Laurel’s entire excuse for vigilantism in this episode is largely resolved by her father putting in an anonymous tip about the abusive boyfriend. The boyfriend is brought in by police on outstanding warrants. It’s another strike against Laurel, to see such a simple, straightforward solution resolve her concerns, and it reinforces the fact that Laurel isn’t actually thinking about helping people. She just wants a way to justify hurting others, and it’s that distinction that divides her vigilantism from Oliver’s. She doesn’t even consider going to the young woman and helping her find support and services to help her leave the abusive relationship. Laurel just strikes. In the comics, Black Canary is named Dinah Laurel Lance, and the season so far has hinted strongly at Laurel taking up her sister’s mantle, with Laurel literally carrying her sister’s jacket as a symbol of that. How Laurel will make that journey with no support from Oliver and while lying to her father I don’t know, but I expect a major tragedy or failure is going to be needed to bring them back together if she is to become a hero in this story.
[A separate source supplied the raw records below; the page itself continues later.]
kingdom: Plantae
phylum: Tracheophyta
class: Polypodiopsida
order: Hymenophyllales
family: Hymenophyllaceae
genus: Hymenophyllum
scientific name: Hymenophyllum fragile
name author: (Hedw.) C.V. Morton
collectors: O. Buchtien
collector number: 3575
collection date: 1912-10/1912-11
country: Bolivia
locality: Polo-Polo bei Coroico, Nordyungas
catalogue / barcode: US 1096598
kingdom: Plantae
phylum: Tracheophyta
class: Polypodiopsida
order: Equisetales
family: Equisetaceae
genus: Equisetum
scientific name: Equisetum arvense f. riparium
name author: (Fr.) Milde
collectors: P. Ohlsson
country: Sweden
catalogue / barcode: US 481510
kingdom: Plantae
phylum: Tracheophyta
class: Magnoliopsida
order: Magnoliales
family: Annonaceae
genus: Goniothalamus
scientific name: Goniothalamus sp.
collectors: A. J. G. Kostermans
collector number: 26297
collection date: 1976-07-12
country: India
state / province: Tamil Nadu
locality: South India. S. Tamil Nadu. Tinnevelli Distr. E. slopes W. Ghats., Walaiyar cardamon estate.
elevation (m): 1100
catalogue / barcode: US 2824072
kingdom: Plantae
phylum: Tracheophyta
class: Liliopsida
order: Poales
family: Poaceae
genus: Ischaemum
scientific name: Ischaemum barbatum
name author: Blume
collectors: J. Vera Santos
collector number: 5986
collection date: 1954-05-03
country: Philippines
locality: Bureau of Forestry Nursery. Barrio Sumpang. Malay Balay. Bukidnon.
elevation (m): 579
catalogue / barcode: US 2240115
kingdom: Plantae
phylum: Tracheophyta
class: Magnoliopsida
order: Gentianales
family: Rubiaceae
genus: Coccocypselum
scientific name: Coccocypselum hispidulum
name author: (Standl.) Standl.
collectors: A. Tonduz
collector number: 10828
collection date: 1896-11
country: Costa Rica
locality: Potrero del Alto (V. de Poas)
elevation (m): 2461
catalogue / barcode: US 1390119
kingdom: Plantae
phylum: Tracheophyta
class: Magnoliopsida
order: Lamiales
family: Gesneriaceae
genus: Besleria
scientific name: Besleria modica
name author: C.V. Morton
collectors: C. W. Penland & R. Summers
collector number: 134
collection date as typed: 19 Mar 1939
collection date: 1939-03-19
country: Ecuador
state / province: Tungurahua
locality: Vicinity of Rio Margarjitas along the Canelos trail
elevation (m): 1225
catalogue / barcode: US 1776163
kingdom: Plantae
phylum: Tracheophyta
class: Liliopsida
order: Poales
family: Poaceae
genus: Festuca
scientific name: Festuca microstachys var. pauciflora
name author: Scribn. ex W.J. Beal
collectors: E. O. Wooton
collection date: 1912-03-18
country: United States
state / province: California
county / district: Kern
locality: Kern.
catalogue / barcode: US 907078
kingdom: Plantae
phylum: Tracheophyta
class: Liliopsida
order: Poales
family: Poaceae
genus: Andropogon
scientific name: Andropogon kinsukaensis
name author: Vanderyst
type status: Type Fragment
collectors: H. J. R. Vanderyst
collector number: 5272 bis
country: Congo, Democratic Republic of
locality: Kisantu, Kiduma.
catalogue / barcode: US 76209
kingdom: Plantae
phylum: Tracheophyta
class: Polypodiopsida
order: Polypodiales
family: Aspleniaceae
We don’t see much of Felicity, but we do learn two things. First, she hasn’t told the Arrow team that she’s working for Ray Palmer. Second, Ray is digging up old weapons plans from Queen Consolidated’s destroyed Applied Sciences branch. Ray is up to something, and while I think he’s destined to join up with the good guys (based on his namesake in the comics), he’s still being portrayed as someone with unseemly motivations.

The big question for me, now, is whether Malcolm Merlyn has revealed to Thea the final secret that he’s keeping from her – that her brother, Oliver, is The Arrow. That’s the confrontation that I was hoping see in “Corto Maltese”, but it seems that Arrow is going to make us wait on that secret, especially with the return of Nyssa al Ghul at the end of the episode.

Bottom Line: “Corto Maltese” works hard to get the cast of Arrow to where they need to be: Thea back in Starling City, Diggle questioning Amanda Waller’s hold on Lila, and Laurel taking justice into her own hands, but it feels rushed and a bit shaky, especially where a phone call would have achieved the same ends.

Recommendation: Arrow is still finding its core story this season, and until it does it will continue to feel fragmented. Hopefully, after “Corto Maltese”, all the pieces are in place for whatever comes next.